Walking into Wilson’s Styling Shop feels like walking into a family living room. Whether in for a haircut or not, people come together here to share information and renew friendships. According to Homer Wilson, who succeeded his father as the shop’s owner, it’s always been this way. There are decades-old relationships rooted here. This extraordinary continuity was my first clue to check the assumptions I made about what is happening on Hot Corner. It is true that the area has changed. Brown’s Barber Shop, two doors over from Wilson’s, is the only other business still operated by the same family who ran it when Wilson’s father began running his shop over fifty years ago. Surrounding these historic businesses are bars and restaurants that cater to people representative of the vanguard of gentrification in many urban settings around the country: a relatively young, relatively white crowd of artists, students, and service industry folks. While I fall firmly within no fewer than four of these categories, I saw these changes as net losses. I saw them as indications of displacement, evidence of the erasure of a history. In his gentle and good-natured way, Homer Wilson let me know that I was wrong.

Hear for yourself, by listening to the interview from Clip from 49:30-52:15 on our SoundCloud page (below) or by clicking HERE to visit OHMS



While the makeup of today’s Hot Corner strays from tradition, the spirit here--and the history undergirding it--is far from gone. It was easy for me to look at Hot Corner from the outside and lament a perceived loss. When I talked with Wilson, however, the picture became vastly more complex. To suggest that the significance of Hot Corner could simply be erased is to underestimate the power imbued in its people and its businesses and its barstools. It probably doesn't hurt that the Wilsons maintain ownership of the space they lease to The World Famous or that the Wade family still owns the Manhattan Cafe building. Across the street, the Morton Theater testifies to the vision, business acumen, and artistic clout of black Athenians from the early 20th century to the present. But equally important, as Wilson puts it, there is an enduring “vibe” on Hot Corner. The buzz of clippers from the Corner barber shops has left permanent aural imprints on the brick walls. The footsteps of the teenagers who led the local civil rights movement in the 1960s have etched courage into the pavement. Now, as Wilson sees it, “the spirit” has found its way into neighbors such as Joey Tatum, who has run the Manhattan Cafe for twenty years and Little Kings Shuffle Club for ten. Newcomers have made their own contributions. DJ Mahogany, for example, has spent the past decade at Little Kings supplementing the bass line beneath Hot Corner’s history.

None of this is to suggest that all change is welcome. There are people in Athens, and undoubtedly on Hot Corner, who would be justified in feeling that new trends and new arrivals are encroaching on the communities they have created in the face of discrimination and hardship. It’s important to be aware of the backstory beneath our feet in order to honor the aspirations of the people who laid the foundations on which we stand. It is for this reason that the Wilsons, the Browns, and others with historical ties to the business district founded the Hot Corner Association in 2000. Their aim is to ensure that people learn the history of this place.
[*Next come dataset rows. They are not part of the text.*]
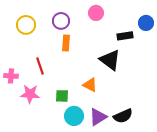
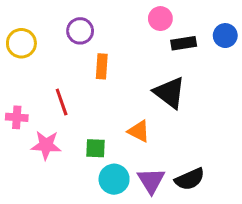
pink circle: (96, 13) -> (160, 19), moved
purple circle: (61, 21) -> (80, 31), moved
yellow circle: (26, 25) -> (21, 43), moved
black rectangle: (125, 36) -> (184, 43), moved
purple triangle: (98, 117) -> (151, 181), turned -30

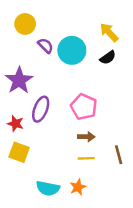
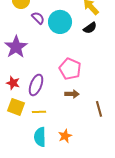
purple ellipse: (41, 109) -> (36, 85), moved
yellow line: (86, 158) -> (39, 112), moved
cyan semicircle: (48, 188) -> (40, 137), turned 78

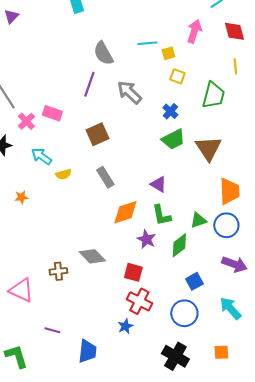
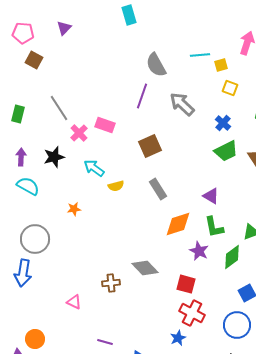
pink triangle: (21, 290) -> (74, 302), size x0.6

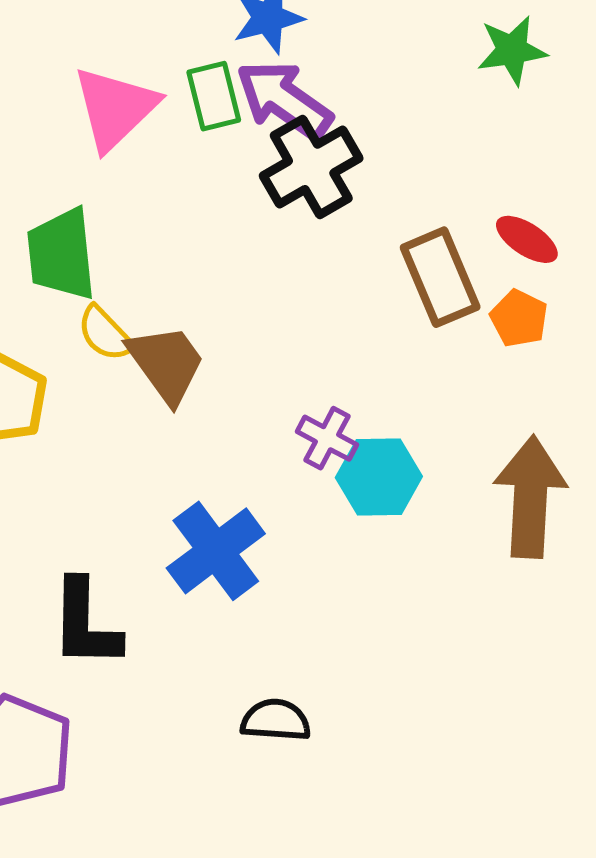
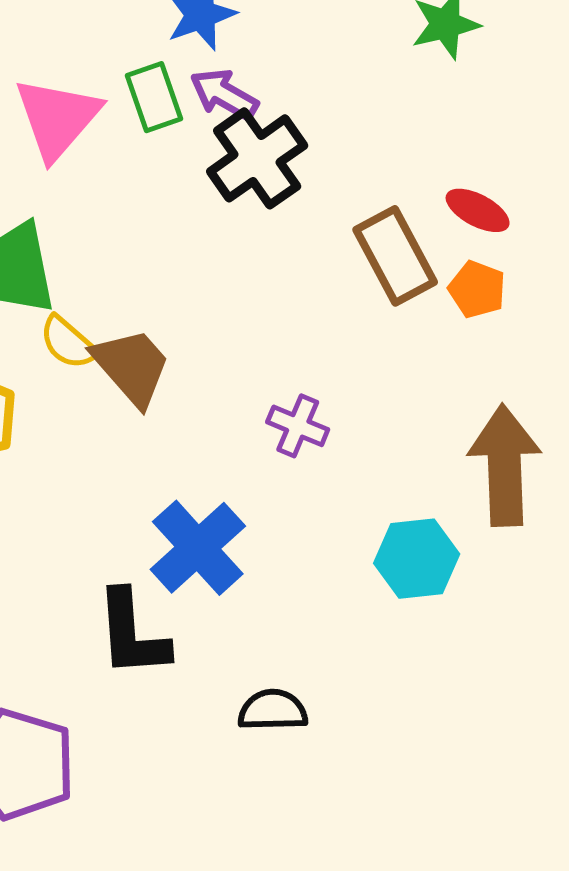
purple arrow: (284, 100) -> (224, 94), size x0.7
cyan hexagon: (379, 477) -> (417, 559), moved
black L-shape: (85, 624) -> (132, 634), moved

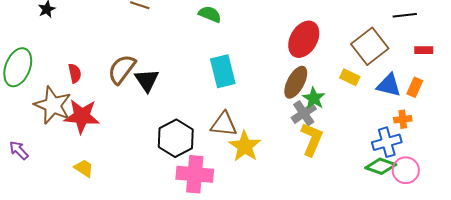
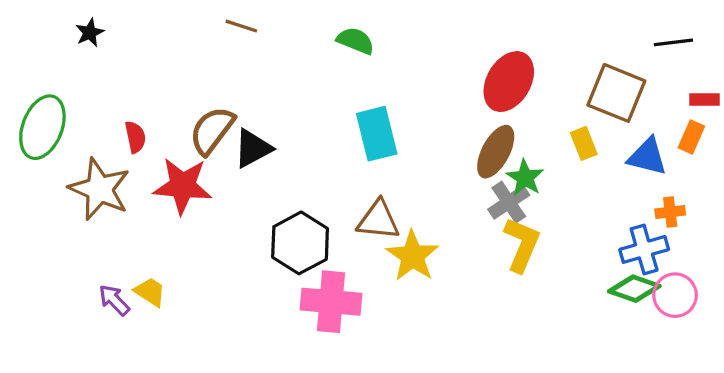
brown square: (370, 46) -> (616, 93), turned -30
yellow rectangle: (350, 77) -> (584, 143), turned 42
black triangle: (147, 80) -> (253, 148), turned 36
orange rectangle: (415, 87) -> (691, 137), moved
red star: (82, 116) -> (183, 186), moved
purple arrow: (19, 150) -> (114, 300), moved

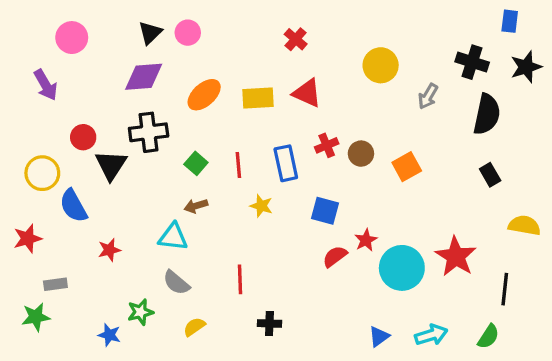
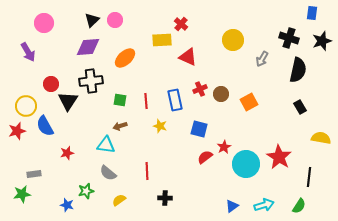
yellow rectangle: (258, 98) -> (162, 40), moved
green square: (196, 163) -> (120, 100), turned -32
red star: (28, 239) -> (17, 131), moved

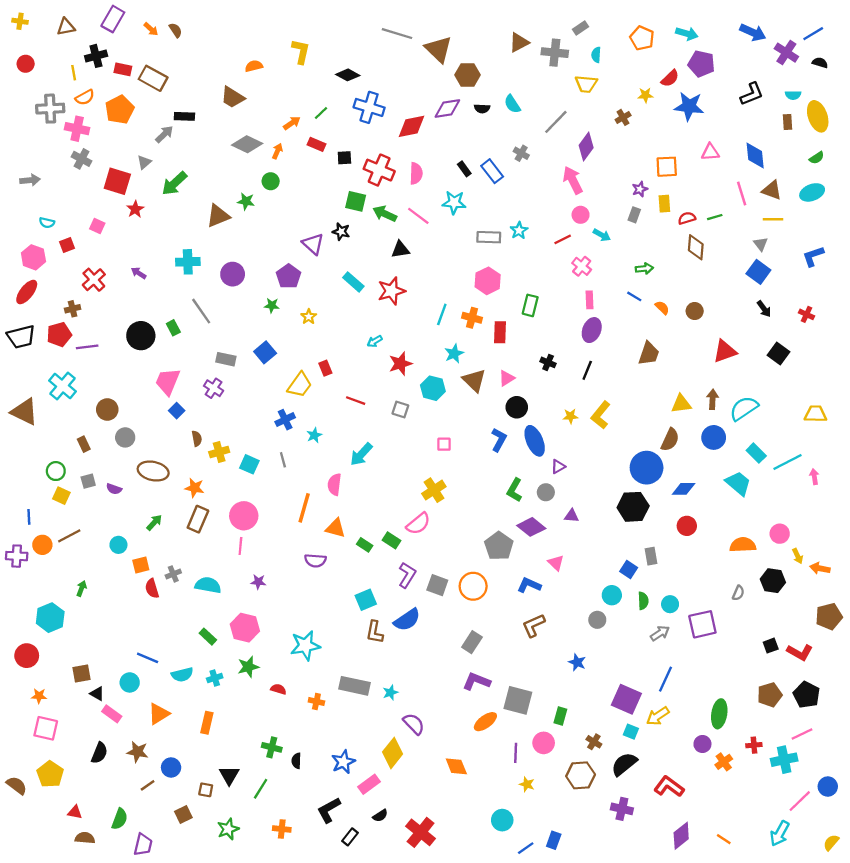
The Association also works to encourage minority entrepreneurship in downtown Athens, because the descendents of the people who turned Hot Corner into a regional center for black culture and commerce know the value of working for themselves and serving their community.

As painful as it can be, change is in the nature of cities. Wilson understands this fickleness. He watched as other shops moved to bigger spaces on major thoroughfares, creeping outward to malls and planned shopping centers. Heeding his father’s advice to stay downtown, he is now watching business owners eagerly seek out more central locations. Wilson seems unphased by these shifts. Perhaps this is because he knows that on Hot Corner, the spirit is strong enough to shape whatever form change takes.